While writing rendering engine isn't easy to do, it's extremely easy compared to the HTML part. Even Mozilla isn't in a hurry to rewrite all that code.


Depends what you mean by the "HTML part". The HTML parser, which is the only HTML-specific part, was replaced in Firefox 4, with one implementing the algorithm defined in the WHATWG HTML spec.

The DOM code there's definitely less motivation to rewrite, in large part because there's a lot less benefit to be gotten from rewriting large parts of it (versus layout or style where there's much more entanglement across the codebase).


HTML parsing is not that hard compared to CSS/layout/fonts (or even figuring out layout), a competitive JavaScript engine, and the myriad of APIs and site compatibility problems OP talked about.

My HTML parser uses SGML which is more generic as it takes the HTML grammar (a DTD) as parameter and computes state machine tables etc. dynamically based on it, thus a bit harder, but still very much doable.
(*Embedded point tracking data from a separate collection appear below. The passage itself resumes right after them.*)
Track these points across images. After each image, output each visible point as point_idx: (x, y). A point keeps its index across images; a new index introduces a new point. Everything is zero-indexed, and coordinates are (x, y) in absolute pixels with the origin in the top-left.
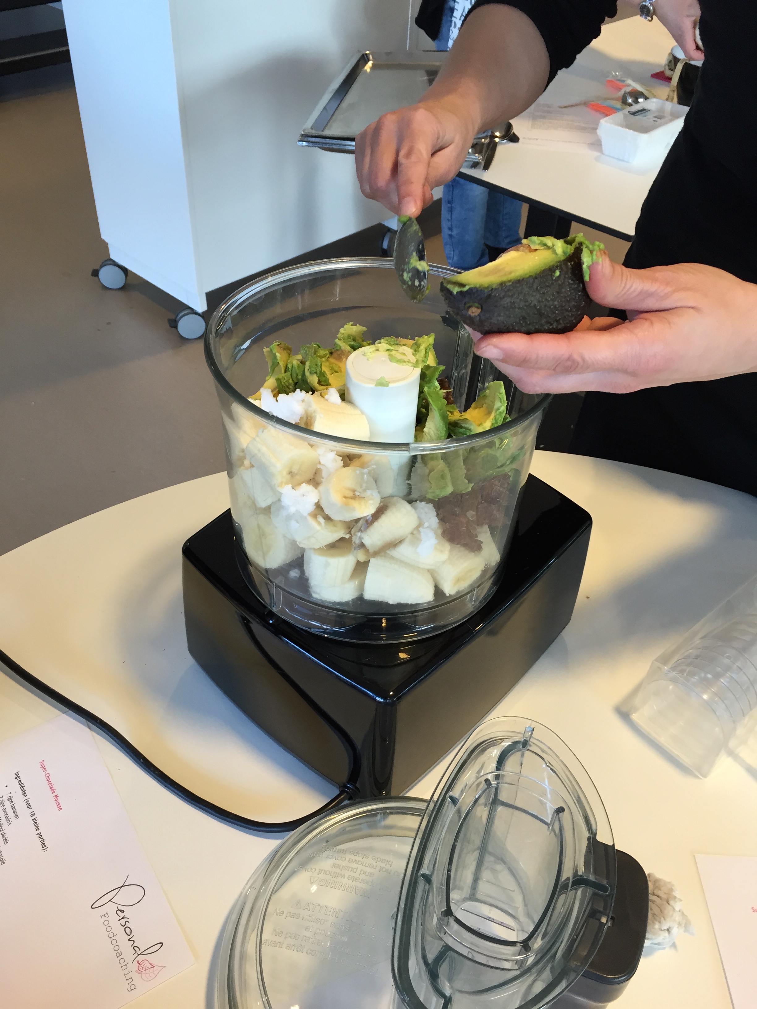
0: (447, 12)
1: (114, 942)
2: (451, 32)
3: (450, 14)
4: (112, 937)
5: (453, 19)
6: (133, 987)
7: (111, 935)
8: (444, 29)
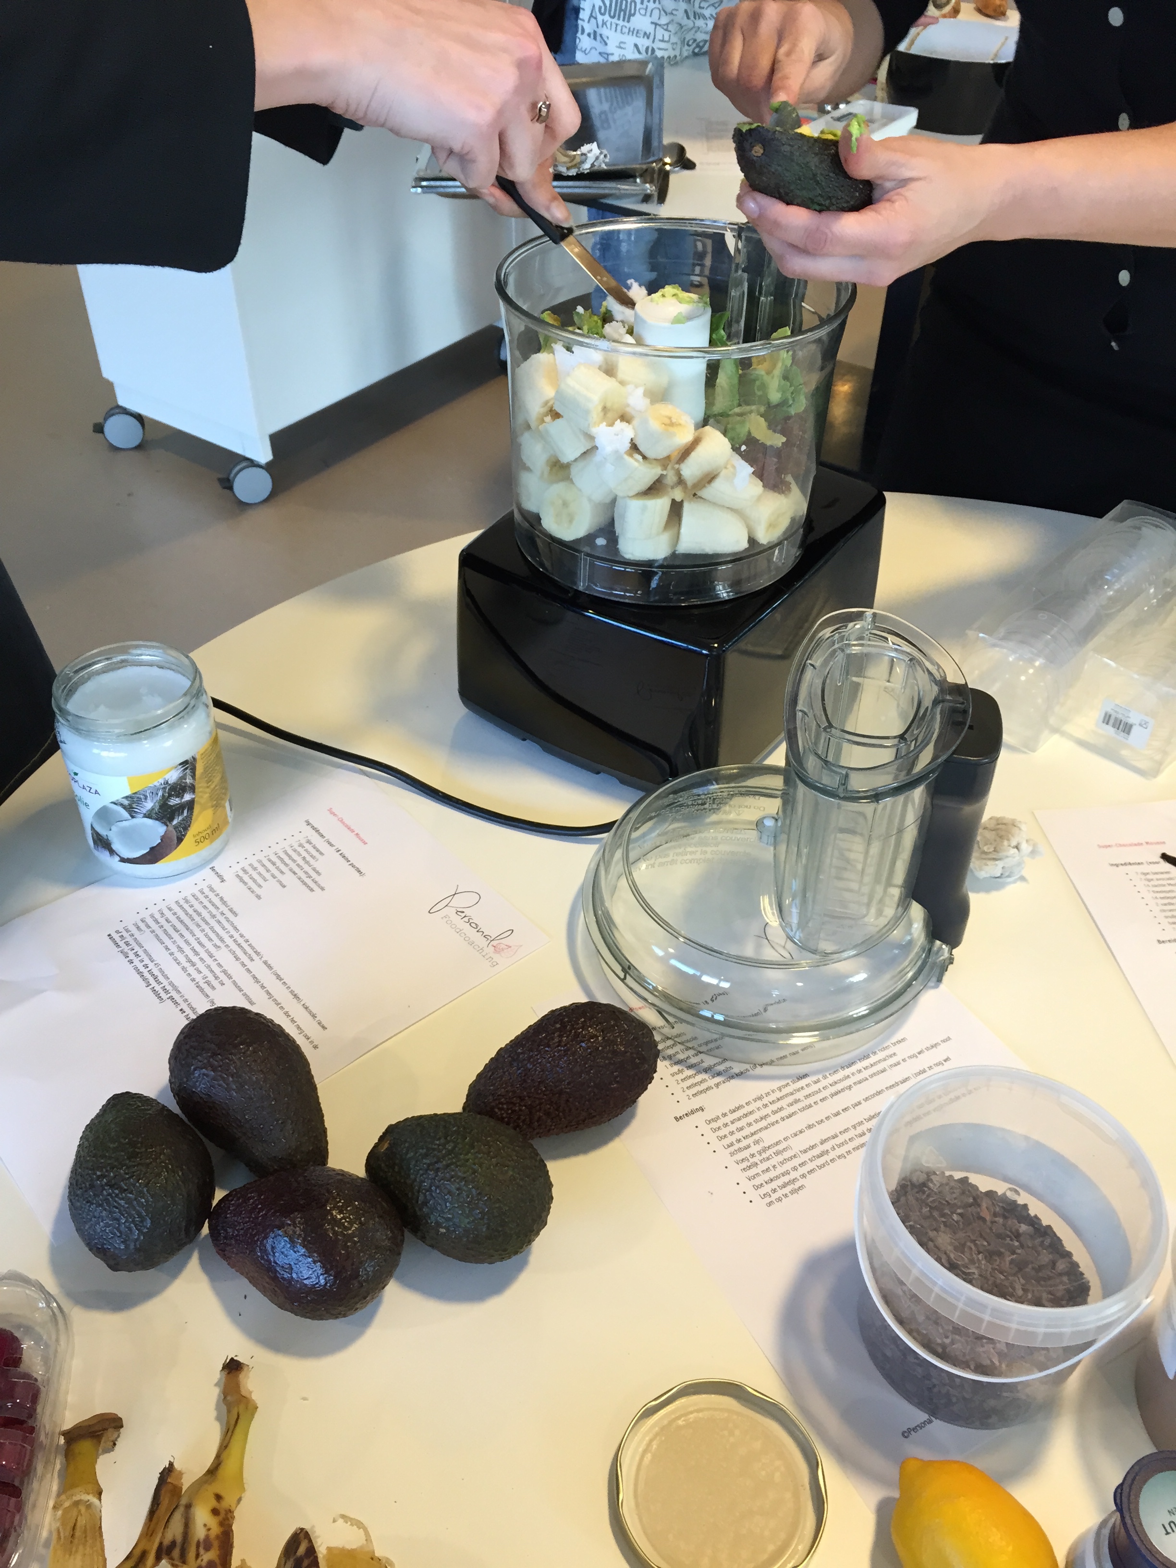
0: (569, 14)
1: (463, 935)
2: (578, 40)
3: (575, 16)
4: (459, 932)
5: (580, 22)
6: (495, 964)
7: (458, 930)
8: (567, 38)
Does that HTML parser follow all the HTML5 parsing/error-handling rules, so that it conforms to the spec's behavior for random tag soup full of broken markup? Or are you assuming "clean" HTML?


No, it follows the normative description of HTML as specified in chapter 4 of the HTML spec. The redundant procedural spec for parsing HTML is strictly aimed at browser implementers, and in particular to reach same behaviour accross browsers in the presence of errors. Note that the covered fragment still contains the rich tag omission/inference rules for HTML and other minute details, based on formal SGML techniques, though.